AIM OF THE TASK: Reproduce every one of the records below character for character, but omit the pictures.

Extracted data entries
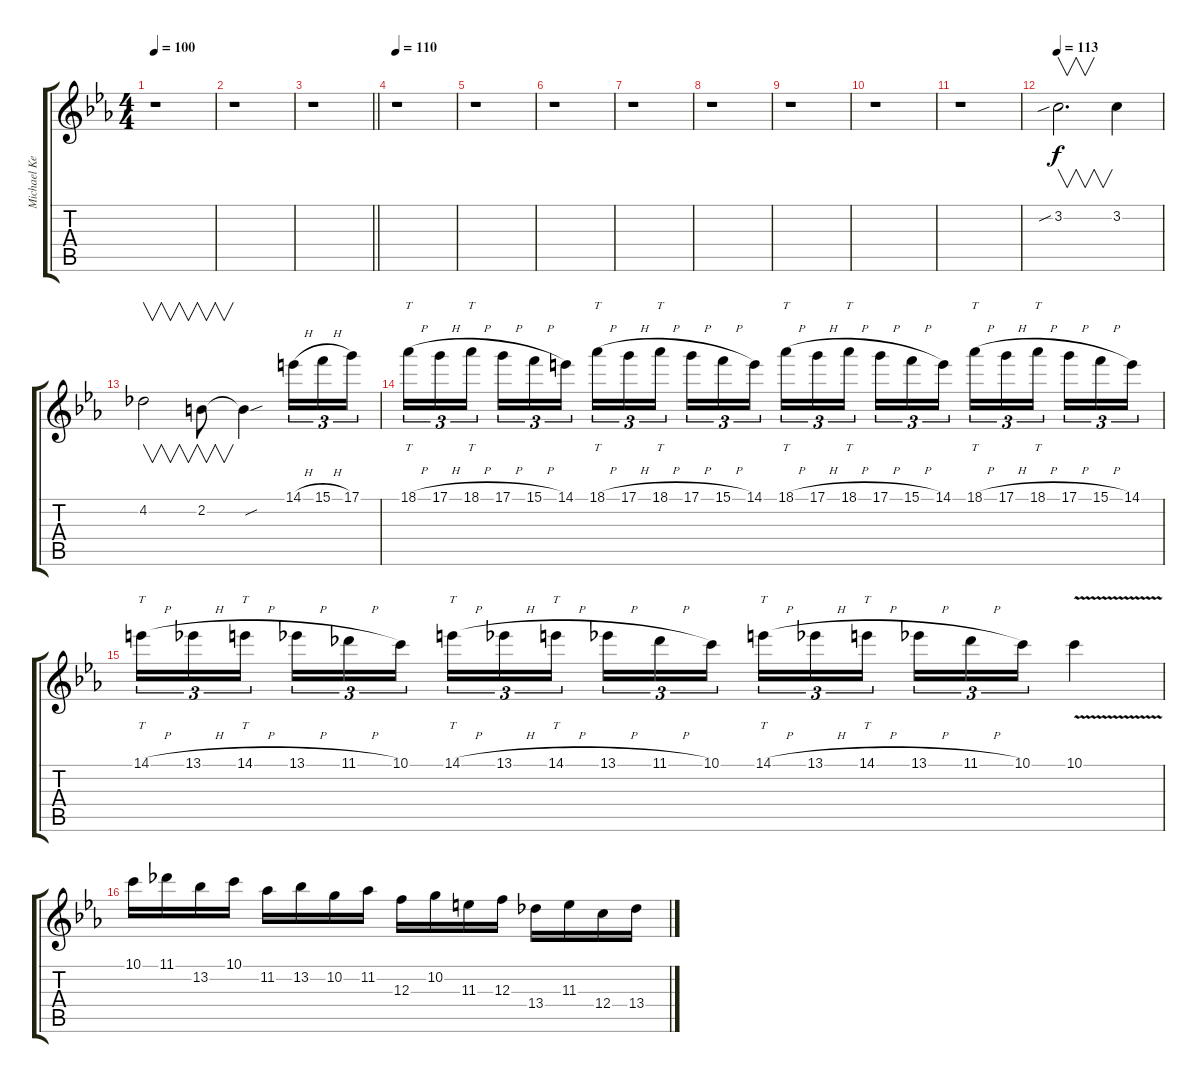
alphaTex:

\track ("Michael Keene II" "Michael Ke") {instrument distortionguitar}
\staff {score tabs}
\tuning (D4 A3 F3 C3 G2 C2) {hide}
\ts (4 4)
\section ("" "")
\tempo 100
\clef g2
\ks eb
r.1{dy f} |
r.1 |
\barLineRight lightlight
r.1 |
\section ("" "")
\tempo 110
r.1 |
r.1 |
r.1 |
r.1 |
r.1 |
r.1 |
r.1 |
r.1 |
\tempo 113
3.2{sib}.2{v d} 3.2.4 |
4.2.2{v} 2.2.8{v} 2.2{sou t}.4 14.1{h}.16{tu (3 2)} 15.1{h}.16{tu (3 2)} 17.1.16{tu (3 2)} |
18.1{h}.16{tt tu (3 2)} 17.1{h}.16{tu (3 2)} 18.1{h}.16{tt tu (3 2) beam splitsecondary} 17.1{h}.16{tu (3 2)} 15.1{h}.16{tu (3 2)} 14.1.16{tu (3 2)} 18.1{h}.16{tt tu (3 2)} 17.1{h}.16{tu (3 2)} 18.1{h}.16{tt tu (3 2) beam splitsecondary} 17.1{h}.16{tu (3 2)} 15.1{h}.16{tu (3 2)} 14.1.16{tu (3 2)} 18.1{h}.16{tt tu (3 2)} 17.1{h}.16{tu (3 2)} 18.1{h}.16{tt tu (3 2) beam splitsecondary} 17.1{h}.16{tu (3 2)} 15.1{h}.16{tu (3 2)} 14.1.16{tu (3 2)} 18.1{h}.16{tt tu (3 2)} 17.1{h}.16{tu (3 2)} 18.1{h}.16{tt tu (3 2) beam splitsecondary} 17.1{h}.16{tu (3 2)} 15.1{h}.16{tu (3 2)} 14.1.16{tu (3 2)} |
14.1{h}.16{tt tu (3 2)} 13.1{h}.16{tu (3 2)} 14.1{h}.16{tt tu (3 2) beam splitsecondary} 13.1{h}.16{tu (3 2)} 11.1{h}.16{tu (3 2)} 10.1.16{tu (3 2)} 14.1{h}.16{tt tu (3 2)} 13.1{h}.16{tu (3 2)} 14.1{h}.16{tt tu (3 2) beam splitsecondary} 13.1{h}.16{tu (3 2)} 11.1{h}.16{tu (3 2)} 10.1.16{tu (3 2)} 14.1{h}.16{tt tu (3 2)} 13.1{h}.16{tu (3 2)} 14.1{h}.16{tt tu (3 2) beam splitsecondary} 13.1{h}.16{tu (3 2)} 11.1{h}.16{tu (3 2)} 10.1.16{tu (3 2)} 10.1{v}.4 |
10.1.16 11.1.16 13.2.16 10.1.16 11.2.16 13.2.16 10.2.16 11.2.16 12.3.16 10.2.16 11.3.16 12.3.16 13.4.16 11.3.16 12.4.16 13.4.16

THE REPLY:
alphaTex:

\track ("Michael Keene II" "Michael Ke") {instrument distortionguitar}
\staff {score tabs}
\tuning (D4 A3 F3 C3 G2 C2) {hide}
\ts (4 4)
\section ("" "")
\tempo 100
\clef g2
\ks eb
r.1{dy f} |
r.1 |
\barLineRight lightlight
r.1 |
\section ("" "")
\tempo 110
r.1 |
r.1 |
r.1 |
r.1 |
r.1 |
r.1 |
r.1 |
r.1 |
\tempo 113
3.2{sib}.2{v d} 3.2.4 |
4.2.2{v} 2.2.8{v} 2.2{sou t}.4 14.1{h}.16{tu (3 2)} 15.1{h}.16{tu (3 2)} 17.1.16{tu (3 2)} |
18.1{h}.16{tt tu (3 2)} 17.1{h}.16{tu (3 2)} 18.1{h}.16{tt tu (3 2) beam splitsecondary} 17.1{h}.16{tu (3 2)} 15.1{h}.16{tu (3 2)} 14.1.16{tu (3 2)} 18.1{h}.16{tt tu (3 2)} 17.1{h}.16{tu (3 2)} 18.1{h}.16{tt tu (3 2) beam splitsecondary} 17.1{h}.16{tu (3 2)} 15.1{h}.16{tu (3 2)} 14.1.16{tu (3 2)} 18.1{h}.16{tt tu (3 2)} 17.1{h}.16{tu (3 2)} 18.1{h}.16{tt tu (3 2) beam splitsecondary} 17.1{h}.16{tu (3 2)} 15.1{h}.16{tu (3 2)} 14.1.16{tu (3 2)} 18.1{h}.16{tt tu (3 2)} 17.1{h}.16{tu (3 2)} 18.1{h}.16{tt tu (3 2) beam splitsecondary} 17.1{h}.16{tu (3 2)} 15.1{h}.16{tu (3 2)} 14.1.16{tu (3 2)} |
14.1{h}.16{tt tu (3 2)} 13.1{h}.16{tu (3 2)} 14.1{h}.16{tt tu (3 2) beam splitsecondary} 13.1{h}.16{tu (3 2)} 11.1{h}.16{tu (3 2)} 10.1.16{tu (3 2)} 14.1{h}.16{tt tu (3 2)} 13.1{h}.16{tu (3 2)} 14.1{h}.16{tt tu (3 2) beam splitsecondary} 13.1{h}.16{tu (3 2)} 11.1{h}.16{tu (3 2)} 10.1.16{tu (3 2)} 14.1{h}.16{tt tu (3 2)} 13.1{h}.16{tu (3 2)} 14.1{h}.16{tt tu (3 2) beam splitsecondary} 13.1{h}.16{tu (3 2)} 11.1{h}.16{tu (3 2)} 10.1.16{tu (3 2)} 10.1{v}.4 |
10.1.16 11.1.16 13.2.16 10.1.16 11.2.16 13.2.16 10.2.16 11.2.16 12.3.16 10.2.16 11.3.16 12.3.16 13.4.16 11.3.16 12.4.16 13.4.16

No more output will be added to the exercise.